* **WORK REQUEST**: When you reach the line with "Y012533D03*" in the listing below, transcribe it and each line after it up to and including the line with "X018227Y013327D03*", exactly and with nothing else.

BEGIN DATASET

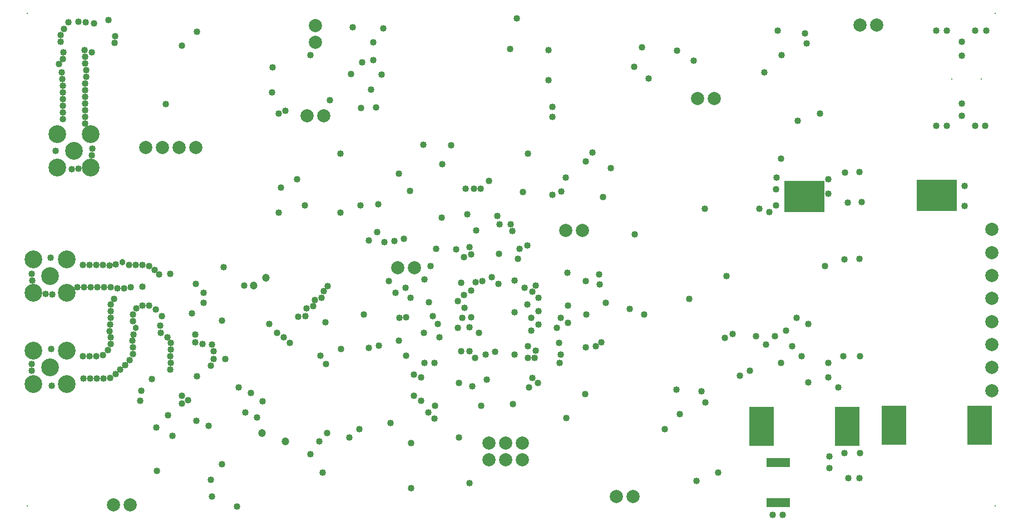
<source format=gbs>
%FSTAX24Y24*%
%MOIN*%
%SFA1B1*%

%IPPOS*%
%ADD111C,0.047370*%
%ADD146C,0.106420*%
%ADD147C,0.078870*%
%ADD148C,0.008000*%
%ADD149C,0.038000*%
%ADD150C,0.040000*%
%ADD151R,0.139890X0.053280*%
%ADD152R,0.145790X0.236350*%
%ADD153R,0.244220X0.185170*%
%LNkarmandb-1*%
%LPD*%
G54D111*
X01555Y00585D03*
X01695Y00535D03*
X01505Y0147D03*
X0158Y01515D03*
G54D146*
X00185Y0088D03*
Y0108D03*
X00385D03*
Y0088D03*
X00285Y0098D03*
X0033Y02375D03*
X0053D03*
Y02175D03*
X0033D03*
X0043Y02275D03*
X00185Y01625D03*
X00385D03*
Y01425D03*
X00185D03*
X00285Y01525D03*
G54D147*
X0524Y0303D03*
X0514D03*
X01925Y02485D03*
X01825D03*
X01875Y03025D03*
Y02925D03*
X00765Y00155D03*
X00665D03*
X04265Y0259D03*
X04165D03*
X0378Y00205D03*
X0368D03*
X02915Y00425D03*
X03015D03*
X03115D03*
Y00525D03*
X03015D03*
X02915D03*
X0237Y01575D03*
X0247D03*
X03475Y018D03*
X03375D03*
X0116Y02295D03*
X0106D03*
X0096D03*
X0086D03*
X0593Y018045D03*
Y016667D03*
Y015289D03*
Y013911D03*
Y012533D03*
Y011155D03*
Y0084D03*
Y009778D03*
G54D148*
X056878Y02705D03*
X05865D03*
X0595Y0015D03*
Y031D03*
X0015D03*
Y0015D03*
G54D149*
X008Y01215D03*
X0072Y0161D03*
G54D150*
X028Y01075D03*
X02375Y0114D03*
X0238Y01275D03*
X02525Y01185D03*
X02631Y01876D03*
X02767Y01413D03*
X0277Y013372D03*
X01935Y0125D03*
X02755Y01275D03*
X0258Y01285D03*
X026187Y011583D03*
X01645Y01185D03*
X01685Y0116D03*
X01723Y01125D03*
X02195Y01095D03*
X0203Y0109D03*
X02255Y0111D03*
X027296Y012174D03*
X028Y0122D03*
X0242Y0128D03*
X01815Y01285D03*
X018227Y013327D03*
X017718Y012818D03*
X018621Y013456D03*
X0162Y02775D03*
X0463Y01165D03*
X04665Y01005D03*
X04733Y01105D03*
X0284Y018D03*
X0315Y0226D03*
X03345Y01275D03*
X02903Y00906D03*
X0307Y015D03*
X02837Y014893D03*
X031289Y014572D03*
X02765Y0164D03*
X02565Y01585D03*
X02589Y00674D03*
X02593Y00748D03*
X0245Y00525D03*
X02555Y0137D03*
X02317Y01497D03*
X0253Y01505D03*
X02355Y01425D03*
X02445Y01395D03*
X0195Y01465D03*
X019116Y013965D03*
X0261Y0124D03*
X0281Y0144D03*
X02855Y01185D03*
X03155Y0086D03*
X032076Y008851D03*
X0442Y0093D03*
X0339Y0135D03*
X0317Y012D03*
X035Y01295D03*
X03335Y01125D03*
X0359Y0113D03*
X033241Y012174D03*
X0339Y01245D03*
X03615Y013662D03*
X02165Y01295D03*
X018736Y013836D03*
X0242Y0105D03*
X0259Y01005D03*
X02895Y01055D03*
X0275Y01075D03*
X01315Y0126D03*
X011346Y01303D03*
X01205Y01365D03*
Y01425D03*
X0116Y0148D03*
X01005Y0154D03*
X0099Y0116D03*
X008396Y014622D03*
X011616Y006583D03*
X01235Y0063D03*
X0317Y01275D03*
X019Y00535D03*
X01905Y0105D03*
X01945Y00585D03*
X0194Y01D03*
X03145Y01355D03*
X032132Y013158D03*
X03555Y01105D03*
X025529Y0071D03*
X03295Y0248D03*
X01525Y0068D03*
X0156Y00775D03*
X0149Y00825D03*
X01455Y0071D03*
X0208Y0056D03*
X033785Y00675D03*
X03175Y00915D03*
X0334Y01005D03*
X03345Y010544D03*
X0379Y01775D03*
X05135Y00315D03*
X0507D03*
X04955Y00375D03*
Y00445D03*
X05045Y00465D03*
X0514D03*
X0501Y0086D03*
X0495Y0092D03*
Y01005D03*
X0504Y01045D03*
X0514D03*
X0493Y01585D03*
X05135Y0163D03*
X05045Y01625D03*
X05135Y0215D03*
X0505Y02145D03*
X0495Y0202D03*
Y02105D03*
X05065Y01965D03*
X0515Y0197D03*
X0589Y02425D03*
X0583D03*
X05595D03*
X0566D03*
X0575Y0256D03*
Y02485D03*
Y0293D03*
Y02845D03*
X05595Y02995D03*
X0566D03*
X0583D03*
X05895D03*
X05765Y01945D03*
Y02065D03*
X04635Y0195D03*
Y02045D03*
X02444Y02037D03*
X0102Y0057D03*
X027352Y008851D03*
X01315Y004D03*
X028336Y010346D03*
X0251Y0078D03*
Y0092D03*
X02195Y0174D03*
X0229Y0173D03*
X02245Y0179D03*
X02325Y00645D03*
X0214Y0061D03*
X023482Y01735D03*
X02965Y01885D03*
X02865Y0205D03*
X02825D03*
X02785Y01895D03*
X0315Y01105D03*
X009216Y006187D03*
X008266Y007787D03*
X008316Y008387D03*
X008966Y009087D03*
X011116Y007837D03*
X010766Y008087D03*
Y007637D03*
X009916Y006937D03*
X0476Y01275D03*
X0479Y01045D03*
X0483Y0124D03*
Y0089D03*
X0448Y0096D03*
X02735Y0056D03*
X021Y030156D03*
X0209Y027356D03*
X0287Y0075D03*
X03055Y01795D03*
X02465Y0081D03*
Y00935D03*
X02775Y0205D03*
X032132Y013945D03*
X031746Y014339D03*
X0298Y01835D03*
X03045D03*
X02975Y0166D03*
X0307Y0131D03*
X02415Y01455D03*
X0275Y01485D03*
X02273Y027324D03*
X03145Y0171D03*
X030895Y016291D03*
X04375Y0118D03*
X04665Y0223D03*
X02932Y015182D03*
X04645Y02995D03*
X0434Y01525D03*
X035343Y02265D03*
X00635Y0306D03*
X0098Y02555D03*
X01075Y02905D03*
X01405Y001464D03*
X00925Y0036D03*
X0125Y00305D03*
X01255Y00205D03*
X034935Y0082D03*
X034943Y022137D03*
X03295Y020131D03*
X0312Y020281D03*
X0335Y020331D03*
X030835Y0307D03*
X032735Y027D03*
X036443Y021737D03*
X038314Y02895D03*
X02251Y019558D03*
X02026Y022608D03*
X02875Y01495D03*
X03195Y0147D03*
X0307Y01055D03*
X0306Y0076D03*
X03495Y01495D03*
Y011D03*
X02375Y0214D03*
X01811Y019508D03*
X035993Y019987D03*
X02635Y02195D03*
X02524Y02311D03*
X030435Y02885D03*
X02027Y019048D03*
X01766Y021058D03*
X02146Y019508D03*
X03195Y0108D03*
X0253Y01005D03*
X031Y0169D03*
X03385Y01545D03*
X02815Y00865D03*
X040414Y02875D03*
X041414Y02815D03*
X033743Y021143D03*
X032735Y0288D03*
X038714Y0271D03*
X037864Y0278D03*
X0269Y0231D03*
X0482Y0292D03*
X04765Y02455D03*
X0467Y0285D03*
X041575Y003D03*
X040375Y00845D03*
X040575Y007D03*
X041875Y00835D03*
X042125Y0077D03*
X042875Y0035D03*
X049Y025D03*
X04565Y027445D03*
X039675Y0061D03*
X0224Y02535D03*
X019627Y025788D03*
X02148Y025324D03*
X021559Y02805D03*
X022226Y029268D03*
X02208Y026424D03*
X022209Y0282D03*
X022809Y0301D03*
X0464Y02115D03*
X029714Y014796D03*
X031486Y010346D03*
X029517Y010732D03*
X032132Y01237D03*
X031879Y010346D03*
X0481Y0298D03*
X02405Y0175D03*
X04615Y00095D03*
X04675D03*
X0281Y0128D03*
X027296Y013748D03*
X019245Y014345D03*
X01655Y01905D03*
X0167Y02055D03*
X0272Y01685D03*
X0281Y01655D03*
X028Y017D03*
X026Y0169D03*
X01615Y02625D03*
X016Y0124D03*
X01325Y0158D03*
X0145Y0147D03*
X0433Y01155D03*
X04695Y012D03*
X03575Y01535D03*
X02915Y02095D03*
X0358Y01475D03*
X01165Y0299D03*
X01845Y0285D03*
X01655Y025D03*
X01695Y02515D03*
X04515Y01165D03*
X04575Y01115D03*
X04535Y0193D03*
X04595Y0191D03*
X03295Y0254D03*
X0092Y01325D03*
X01335Y0103D03*
X01415Y0086D03*
X04115Y0139D03*
X0421Y0193D03*
X006745Y029628D03*
X006732Y029228D03*
X004915Y028776D03*
X004972Y02838D03*
Y02798D03*
X00504Y027586D03*
X005039Y027186D03*
X004972Y026791D03*
Y026391D03*
Y025991D03*
Y025591D03*
Y025191D03*
Y024791D03*
Y024391D03*
X005383Y022906D03*
X005371Y022507D03*
X004568Y021686D03*
X004169Y021662D03*
X003202Y022767D03*
X003627Y024675D03*
Y025075D03*
Y025475D03*
Y025875D03*
Y026275D03*
Y026675D03*
X003582Y027073D03*
X003555Y027472D03*
X003627Y028265D03*
X003648Y028665D03*
X0034Y02795D03*
X003492Y029302D03*
X003502Y029702D03*
X003696Y030052D03*
X0055Y0304D03*
X005Y03045D03*
X00455Y0305D03*
X00395Y03045D03*
X002908Y016344D03*
X004814Y015922D03*
X005214D03*
X005614D03*
X006014D03*
X006413Y015895D03*
X006808Y015957D03*
X007604Y015922D03*
X008004Y015921D03*
X008404Y015922D03*
X008801Y015873D03*
X009119Y015631D03*
X009402Y015348D03*
X007675Y014584D03*
X007279Y014524D03*
X006879Y014528D03*
X006484Y014588D03*
X006084Y014577D03*
X005684D03*
X005284D03*
X004884D03*
X004484D03*
X002995Y014164D03*
X002596Y014181D03*
X001783Y014991D03*
X001764Y015391D03*
X008786Y013477D03*
X008386D03*
X008019Y013318D03*
X007822Y01297D03*
X007821Y01257D03*
X007862Y011774D03*
X0078Y011379D03*
X007822Y01098D03*
X00781Y01058D03*
X007626Y010225D03*
X007343Y009942D03*
X00706Y009659D03*
X006778Y009376D03*
X006442Y009158D03*
X006043Y009127D03*
X005643D03*
X005243D03*
X004843D03*
X002942Y008707D03*
X001772Y009594D03*
X001771Y009994D03*
X002931Y010893D03*
X004834Y010472D03*
X005234D03*
X005634D03*
X006029Y010531D03*
X006312Y010813D03*
X006479Y011177D03*
X006477Y011577D03*
X006421Y011973D03*
X006451Y012372D03*
X006503Y012768D03*
X006477Y013168D03*
X006501Y013567D03*
X006708Y013909D03*
X00955Y01285D03*
X00945Y0123D03*
X0095Y01185D03*
X01155Y01175D03*
Y0113D03*
X01165Y00925D03*
X010065Y009663D03*
X010078Y010063D03*
X010068Y010463D03*
X010105Y010861D03*
X010077Y01126D03*
X012Y0112D03*
X01255Y01115D03*
X01265Y01075D03*
Y0103D03*
X0125Y0099D03*
X00535Y02865D03*
X03845Y01295D03*
X0376Y0133D03*
X0245Y00255D03*
X01845Y0046D03*
X0192Y0035D03*
X028Y00285D03*
G54D151*
X0465Y001699D03*
Y0041D03*
G54D152*
X058559Y00631D03*
X053441D03*
X050609Y00626D03*
X045491D03*
G54D153*
X056Y020089D03*
X04805Y020039D03*
M02*
</source>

END DATASET

* **ANSWER TO THE EXERCISE**:
Y012533D03*
Y011155D03*
Y0084D03*
Y009778D03*
G54D148*
X056878Y02705D03*
X05865D03*
X0595Y0015D03*
Y031D03*
X0015D03*
Y0015D03*
G54D149*
X008Y01215D03*
X0072Y0161D03*
G54D150*
X028Y01075D03*
X02375Y0114D03*
X0238Y01275D03*
X02525Y01185D03*
X02631Y01876D03*
X02767Y01413D03*
X0277Y013372D03*
X01935Y0125D03*
X02755Y01275D03*
X0258Y01285D03*
X026187Y011583D03*
X01645Y01185D03*
X01685Y0116D03*
X01723Y01125D03*
X02195Y01095D03*
X0203Y0109D03*
X02255Y0111D03*
X027296Y012174D03*
X028Y0122D03*
X0242Y0128D03*
X01815Y01285D03*
X018227Y013327D03*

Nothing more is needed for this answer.